La première des deux périodes dure près d'un demi-siècle; elle part du schisme pontifical, et traverse le schisme politique d'Orléans et de Bourgogne, de Valois et de Lancastre.

Notre faible unité nationale du quatorzième siècle était toute dans la royauté; au quinzième, la royauté même se divisant, il faut bien que le peuple essaye d'y suppléer. Le peuple des villes y échoue en 1413, et de cette tentative il ne reste qu'un code, le premier code administratif qu'ait eu la France. Le peuple des campagnes fera par inspiration ce que la sagesse des villes n'a pu faire; il relèvera la royauté, rétablira l'unité, et de cette épreuve où le pays faillit périr, sortira, confuse encore, mais vivace et forte, l'idée même de la patrie.
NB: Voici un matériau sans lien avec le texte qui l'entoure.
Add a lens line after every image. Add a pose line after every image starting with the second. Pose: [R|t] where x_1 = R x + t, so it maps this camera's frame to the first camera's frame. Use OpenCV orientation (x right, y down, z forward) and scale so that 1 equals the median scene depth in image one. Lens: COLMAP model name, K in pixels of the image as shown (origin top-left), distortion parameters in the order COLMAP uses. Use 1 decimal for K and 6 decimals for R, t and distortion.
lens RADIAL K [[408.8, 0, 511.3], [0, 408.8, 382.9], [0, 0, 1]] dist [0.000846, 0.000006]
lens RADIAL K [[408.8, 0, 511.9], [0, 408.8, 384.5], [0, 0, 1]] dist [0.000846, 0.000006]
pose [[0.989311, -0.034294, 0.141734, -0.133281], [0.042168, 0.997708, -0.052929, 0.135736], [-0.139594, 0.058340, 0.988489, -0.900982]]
Avant d'en venir là, il faut que ce pays descende dans la ruine, dans la mort, à une profondeur dont rien peut-être, ni avant ni après, n'a donné l'idée. Celui qui par l'élude a traversé les siècles pour se replacer dans les misères de cette époque funèbre, qui, pour mieux les comprendre, a voulu y vivre et en prendre sa part, ne pourra encore qu'à grand'peine en faire entrevoir l'horreur.
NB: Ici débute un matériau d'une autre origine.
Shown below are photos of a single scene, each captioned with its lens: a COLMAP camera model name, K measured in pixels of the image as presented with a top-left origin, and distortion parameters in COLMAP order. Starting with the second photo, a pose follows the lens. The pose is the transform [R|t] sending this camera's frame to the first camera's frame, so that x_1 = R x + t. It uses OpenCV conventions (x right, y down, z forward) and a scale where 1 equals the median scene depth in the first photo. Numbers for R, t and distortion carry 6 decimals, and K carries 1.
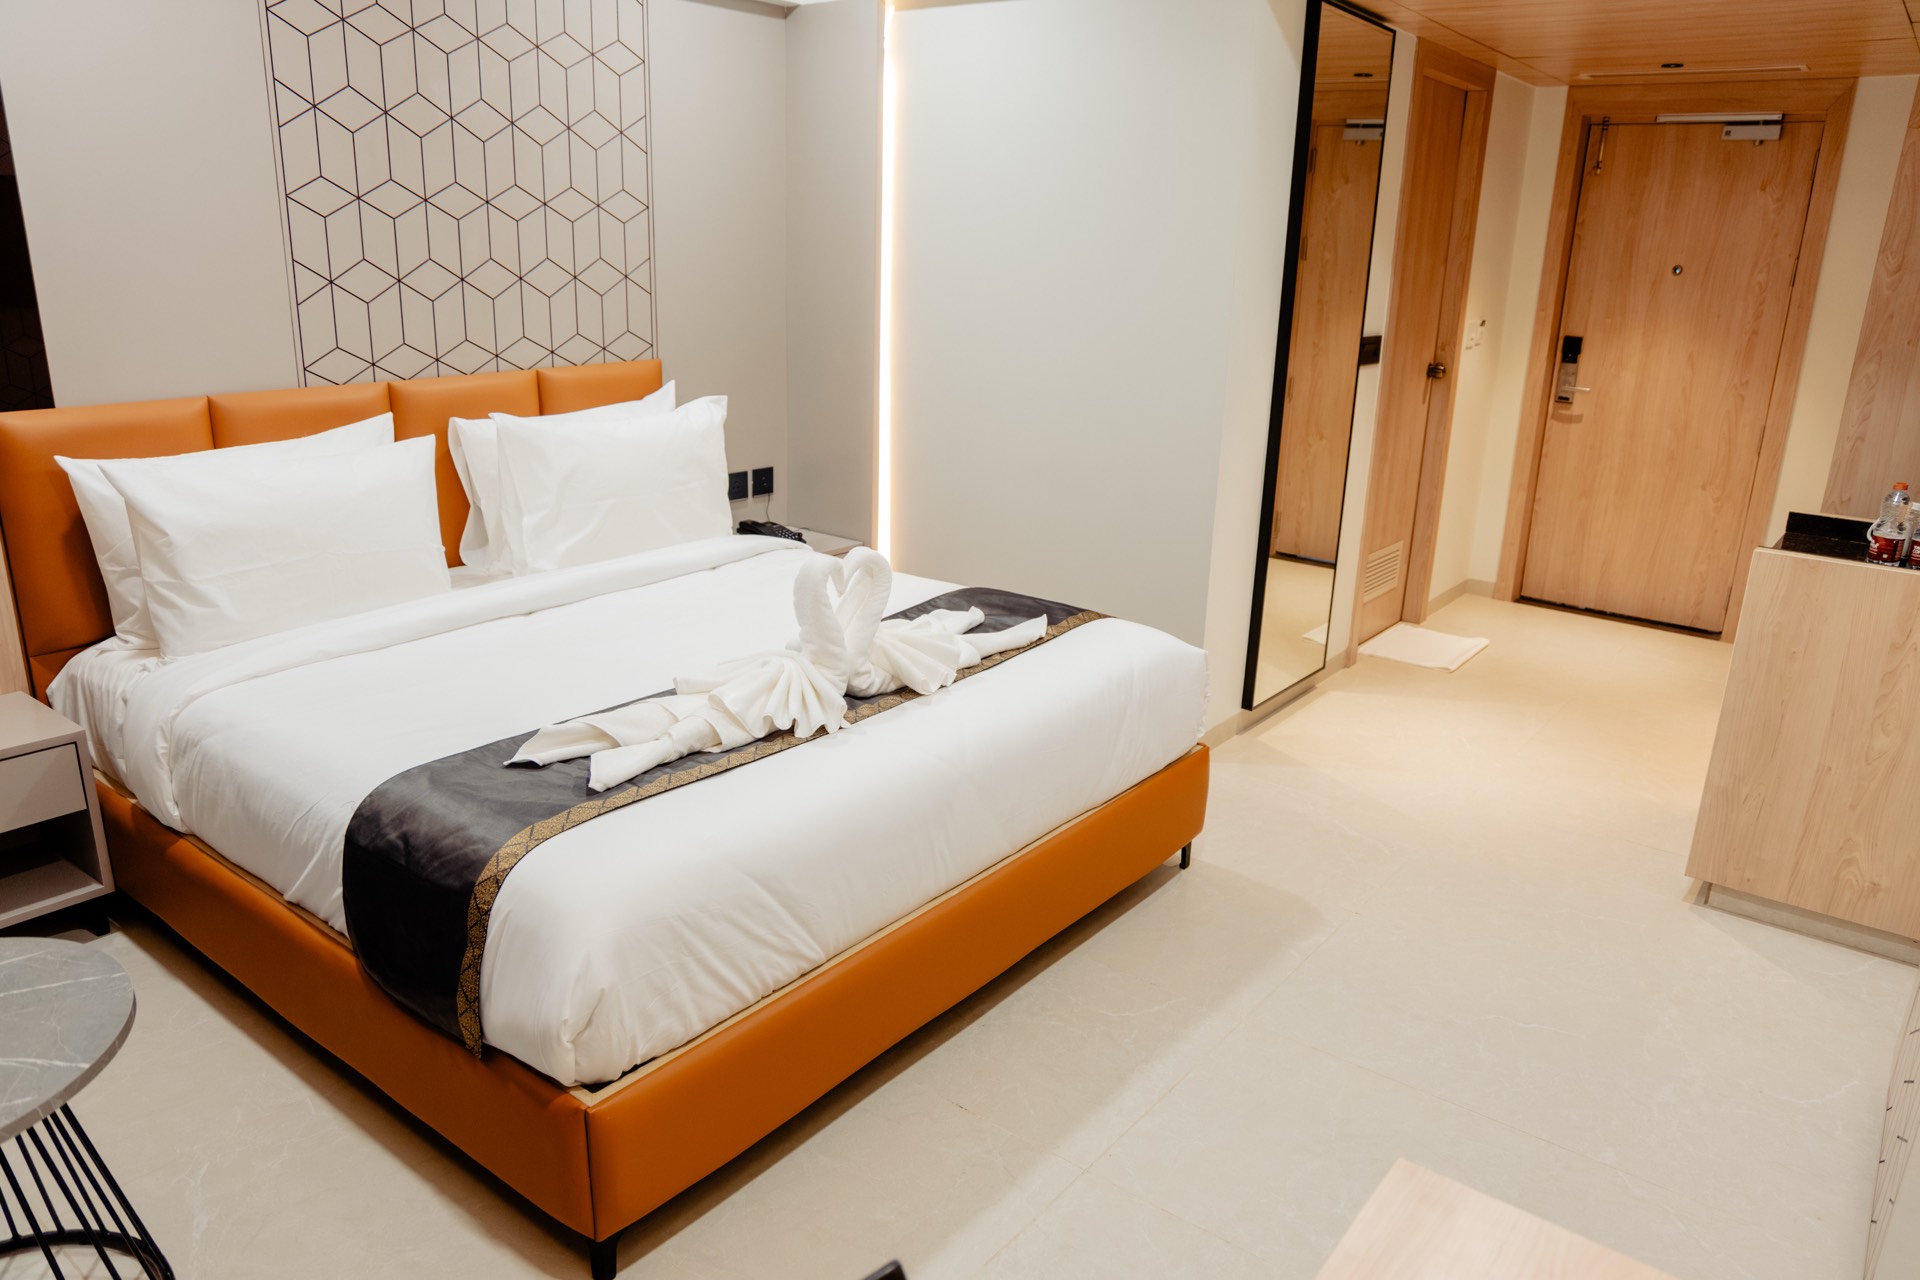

L'histoire est grave ici par le sujet; elle ne l'est pas moins par le caractère tout nouveau d'autorité qu'elle tire des monuments de l'époque. Pour la première fois peut-être elle marche sur un terrain ferme. La chronique, jusque-là enfantine et conteuse, commence à déposer avec le sérieux d'un témoin. Mais à côté de ce témoignage nous en trouvons un autre plus sûr. Les grandes collections d'actes publics, imprimés ou manuscrits, deviennent plus complètes et plus instructives. Elles forment dans leur suite, désormais peu interrompue, d'authentiques annales, au moyen desquelles nous pouvons dater, suppléer, souvent démentir, les on dit des chroniqueurs. Sans accorder aux actes une confiance illimitée, sans oublier que les actes les plus graves, les lois même, restent souvent sur le papier et sans application, on ne peut nier que ces témoignages officiels et nationaux n'aient généralement une autorité supérieure aux témoignages individuels.